══ Text shown ══

Keyboard shortcuts

Press or to navigate between chapters

Press S or / to search in the book

Press ? to show this help

Press Esc to hide this help

Python Package

The Python wheel is named sipppy. Python code imports the sipp module, which exposes native descriptor classes, run handles, token streaming, and the same endpoint model as the Rust client.

Published wheels require Python 3.10 or newer.

See the Library API Overview for the shared add, query, chat, and embed contracts.

Install

Note

Python wheels currently ship from the project’s GitHub Releases, not PyPI. A full PyPI release with a complete build matrix (CPU and GPU backends across operating systems, architectures, and Python versions, in the style of PyTorch’s distribution matrix) is in progress. The package name sipppy import are stable; only the distribution channel will change.

═══

▶ [Exercises]
(a) From the Python package page, copy the stretch from "Press ? to show" through "and embed contracts." word for word.
(b) Answer these questions using the Python package page:
(i) What is the minimum Python version for the published wheels?
(ii) Which module does Python code import?
(iii) From where do the Python wheels currently ship?

══ Material provided ══

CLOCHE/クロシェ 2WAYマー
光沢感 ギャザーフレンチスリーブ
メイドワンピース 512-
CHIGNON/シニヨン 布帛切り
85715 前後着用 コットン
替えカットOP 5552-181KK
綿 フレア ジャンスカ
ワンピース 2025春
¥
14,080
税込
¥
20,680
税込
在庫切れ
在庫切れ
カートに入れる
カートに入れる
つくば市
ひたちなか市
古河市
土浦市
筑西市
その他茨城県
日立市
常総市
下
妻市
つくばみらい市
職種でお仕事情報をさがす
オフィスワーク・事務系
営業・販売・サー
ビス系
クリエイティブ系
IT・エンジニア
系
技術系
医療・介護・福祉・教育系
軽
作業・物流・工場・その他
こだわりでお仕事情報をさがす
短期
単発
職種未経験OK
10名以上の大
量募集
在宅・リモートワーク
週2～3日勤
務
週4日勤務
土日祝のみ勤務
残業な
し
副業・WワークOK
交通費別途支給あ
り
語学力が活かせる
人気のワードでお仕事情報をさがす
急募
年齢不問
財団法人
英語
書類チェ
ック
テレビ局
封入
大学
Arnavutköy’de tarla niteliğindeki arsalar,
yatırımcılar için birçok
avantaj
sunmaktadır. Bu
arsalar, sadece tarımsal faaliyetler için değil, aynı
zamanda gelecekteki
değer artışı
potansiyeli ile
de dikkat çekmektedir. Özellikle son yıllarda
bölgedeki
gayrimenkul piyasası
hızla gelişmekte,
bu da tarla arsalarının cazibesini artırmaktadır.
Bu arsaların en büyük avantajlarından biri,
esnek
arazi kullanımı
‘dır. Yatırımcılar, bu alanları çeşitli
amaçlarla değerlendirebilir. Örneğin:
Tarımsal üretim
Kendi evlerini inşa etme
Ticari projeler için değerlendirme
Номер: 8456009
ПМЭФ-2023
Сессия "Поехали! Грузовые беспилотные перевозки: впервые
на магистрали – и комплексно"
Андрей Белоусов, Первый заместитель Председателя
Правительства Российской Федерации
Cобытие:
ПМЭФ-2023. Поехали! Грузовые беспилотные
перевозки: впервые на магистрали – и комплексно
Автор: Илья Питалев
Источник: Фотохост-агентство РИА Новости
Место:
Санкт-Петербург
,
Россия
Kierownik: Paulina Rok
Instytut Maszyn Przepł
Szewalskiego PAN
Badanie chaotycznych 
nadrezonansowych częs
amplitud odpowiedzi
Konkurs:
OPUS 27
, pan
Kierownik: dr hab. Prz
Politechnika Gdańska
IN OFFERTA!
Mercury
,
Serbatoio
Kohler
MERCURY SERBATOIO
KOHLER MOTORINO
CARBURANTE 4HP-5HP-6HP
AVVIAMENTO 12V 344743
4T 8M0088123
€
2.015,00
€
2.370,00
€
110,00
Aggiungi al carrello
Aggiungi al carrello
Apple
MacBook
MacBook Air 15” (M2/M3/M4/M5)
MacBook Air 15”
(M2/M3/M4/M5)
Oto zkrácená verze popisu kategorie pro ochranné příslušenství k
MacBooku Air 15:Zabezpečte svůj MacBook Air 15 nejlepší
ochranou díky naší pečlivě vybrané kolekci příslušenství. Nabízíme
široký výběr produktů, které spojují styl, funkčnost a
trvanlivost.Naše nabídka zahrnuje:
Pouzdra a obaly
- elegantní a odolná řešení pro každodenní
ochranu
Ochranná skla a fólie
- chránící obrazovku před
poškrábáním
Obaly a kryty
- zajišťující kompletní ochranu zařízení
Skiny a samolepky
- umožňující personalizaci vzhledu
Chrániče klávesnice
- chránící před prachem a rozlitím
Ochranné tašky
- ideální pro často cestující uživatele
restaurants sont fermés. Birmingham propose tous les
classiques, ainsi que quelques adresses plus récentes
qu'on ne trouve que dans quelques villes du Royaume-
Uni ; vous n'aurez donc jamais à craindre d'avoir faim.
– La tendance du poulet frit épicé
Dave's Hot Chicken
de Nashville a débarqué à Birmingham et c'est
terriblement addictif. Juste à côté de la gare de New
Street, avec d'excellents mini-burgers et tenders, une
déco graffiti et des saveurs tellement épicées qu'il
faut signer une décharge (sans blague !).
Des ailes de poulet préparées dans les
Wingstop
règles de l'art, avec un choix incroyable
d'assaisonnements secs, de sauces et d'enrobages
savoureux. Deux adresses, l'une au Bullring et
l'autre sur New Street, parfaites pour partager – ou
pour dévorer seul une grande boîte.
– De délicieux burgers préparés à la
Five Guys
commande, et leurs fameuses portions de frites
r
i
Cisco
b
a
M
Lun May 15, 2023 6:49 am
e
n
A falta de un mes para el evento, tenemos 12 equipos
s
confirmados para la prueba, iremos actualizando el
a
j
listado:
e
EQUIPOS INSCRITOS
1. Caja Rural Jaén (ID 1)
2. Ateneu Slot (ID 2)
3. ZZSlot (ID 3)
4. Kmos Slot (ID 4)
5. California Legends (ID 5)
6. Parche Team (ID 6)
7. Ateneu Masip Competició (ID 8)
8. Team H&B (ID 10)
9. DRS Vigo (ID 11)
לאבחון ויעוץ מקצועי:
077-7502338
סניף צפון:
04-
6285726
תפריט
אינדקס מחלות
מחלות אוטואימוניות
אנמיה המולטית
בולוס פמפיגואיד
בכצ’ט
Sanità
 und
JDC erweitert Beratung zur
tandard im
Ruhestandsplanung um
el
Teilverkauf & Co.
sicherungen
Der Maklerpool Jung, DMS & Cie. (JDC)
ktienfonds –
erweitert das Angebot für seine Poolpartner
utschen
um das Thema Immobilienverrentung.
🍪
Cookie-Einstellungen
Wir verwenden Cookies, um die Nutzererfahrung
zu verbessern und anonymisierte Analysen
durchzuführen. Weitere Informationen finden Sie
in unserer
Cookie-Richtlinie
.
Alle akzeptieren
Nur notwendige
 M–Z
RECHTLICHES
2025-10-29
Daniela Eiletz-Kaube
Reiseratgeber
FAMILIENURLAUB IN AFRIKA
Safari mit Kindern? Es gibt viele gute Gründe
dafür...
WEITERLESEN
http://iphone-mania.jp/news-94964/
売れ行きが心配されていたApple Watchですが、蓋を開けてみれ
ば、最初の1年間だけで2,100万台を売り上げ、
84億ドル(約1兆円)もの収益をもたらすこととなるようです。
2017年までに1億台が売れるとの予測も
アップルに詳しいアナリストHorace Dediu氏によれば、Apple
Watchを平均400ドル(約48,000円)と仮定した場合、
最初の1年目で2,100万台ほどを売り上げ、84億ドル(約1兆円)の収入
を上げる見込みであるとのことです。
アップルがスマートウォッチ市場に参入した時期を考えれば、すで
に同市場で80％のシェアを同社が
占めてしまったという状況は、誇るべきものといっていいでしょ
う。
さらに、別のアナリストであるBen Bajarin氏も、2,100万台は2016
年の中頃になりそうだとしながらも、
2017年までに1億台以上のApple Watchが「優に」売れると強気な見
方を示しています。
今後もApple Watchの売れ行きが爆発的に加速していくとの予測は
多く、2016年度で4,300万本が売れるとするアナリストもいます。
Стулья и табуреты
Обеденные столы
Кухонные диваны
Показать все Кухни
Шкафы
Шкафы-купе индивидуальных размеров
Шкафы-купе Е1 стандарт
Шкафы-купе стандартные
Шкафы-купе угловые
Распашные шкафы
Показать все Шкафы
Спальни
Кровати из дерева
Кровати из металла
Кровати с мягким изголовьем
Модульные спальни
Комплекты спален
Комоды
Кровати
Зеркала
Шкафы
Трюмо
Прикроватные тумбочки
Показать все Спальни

═══

▶ [Solutions per task]
(a)
Press ? to show this help

Press Esc to hide this help

Python Package

The Python wheel is named sipppy. Python code imports the sipp module, which exposes native descriptor classes, run handles, token streaming, and the same endpoint model as the Rust client.

Published wheels require Python 3.10 or newer.

See the Library API Overview for the shared add, query, chat, and embed contracts.

(b)
(i) Python 3.10 or newer.
(ii) The sipp module.
(iii) The project's GitHub Releases, not PyPI.